* YOUR ASSIGNMENT: The pictures stay out. Please retype every line below exactly.

* DATA SECTION:
= = = = = = =
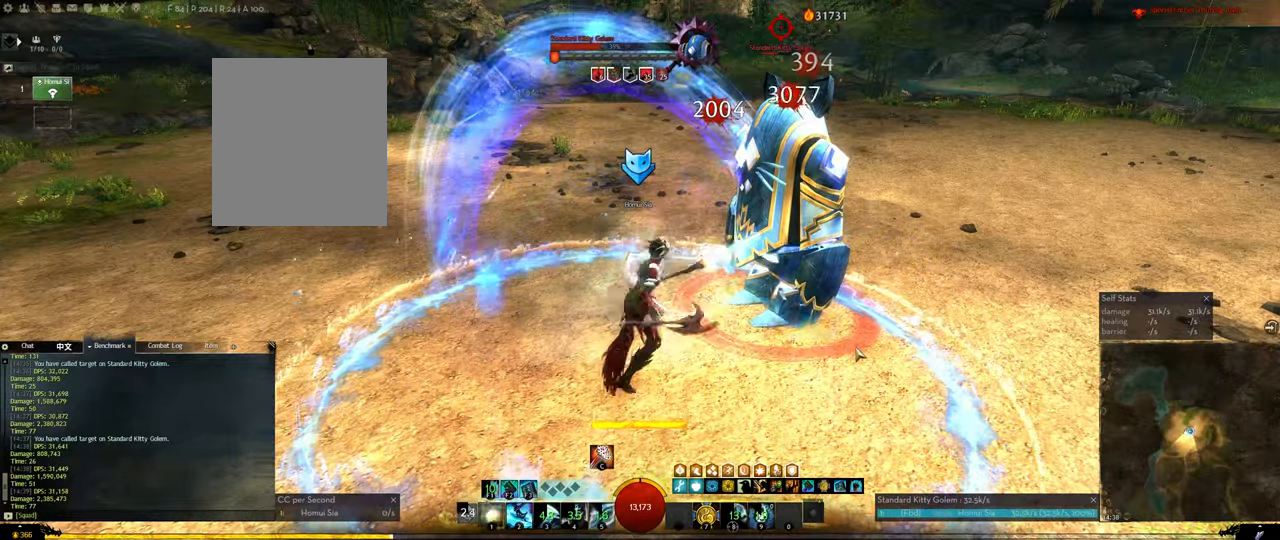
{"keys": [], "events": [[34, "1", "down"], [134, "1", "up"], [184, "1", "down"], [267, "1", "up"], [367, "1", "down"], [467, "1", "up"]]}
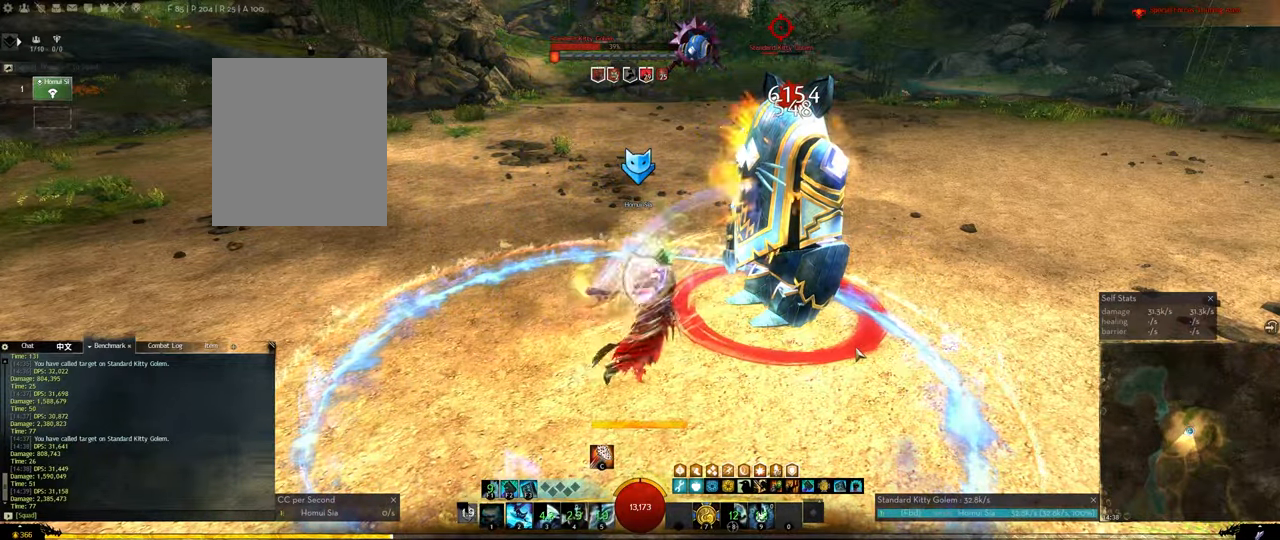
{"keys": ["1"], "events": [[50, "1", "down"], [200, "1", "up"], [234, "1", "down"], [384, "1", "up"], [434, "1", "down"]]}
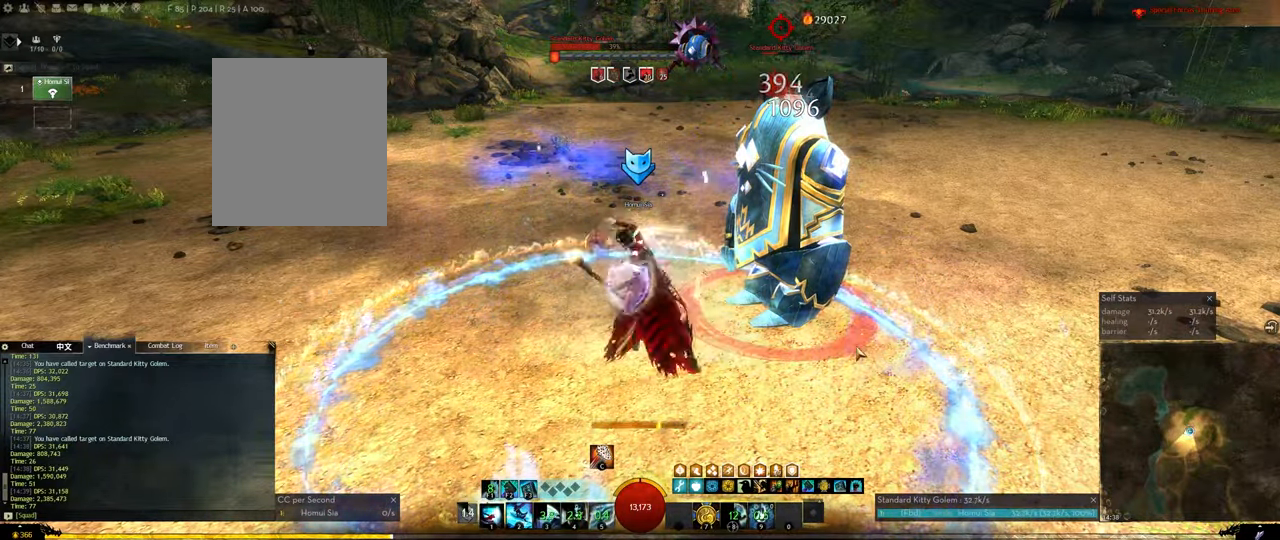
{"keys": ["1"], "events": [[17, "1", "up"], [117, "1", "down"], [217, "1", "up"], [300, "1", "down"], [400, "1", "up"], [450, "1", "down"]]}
= = = = = = =
* EXERCISE ANSWER:
{"keys": [], "events": [[34, "1", "down"], [134, "1", "up"], [184, "1", "down"], [267, "1", "up"], [367, "1", "down"], [467, "1", "up"]]}
{"keys": ["1"], "events": [[50, "1", "down"], [200, "1", "up"], [234, "1", "down"], [384, "1", "up"], [434, "1", "down"]]}
{"keys": ["1"], "events": [[17, "1", "up"], [117, "1", "down"], [217, "1", "up"], [300, "1", "down"], [400, "1", "up"], [450, "1", "down"]]}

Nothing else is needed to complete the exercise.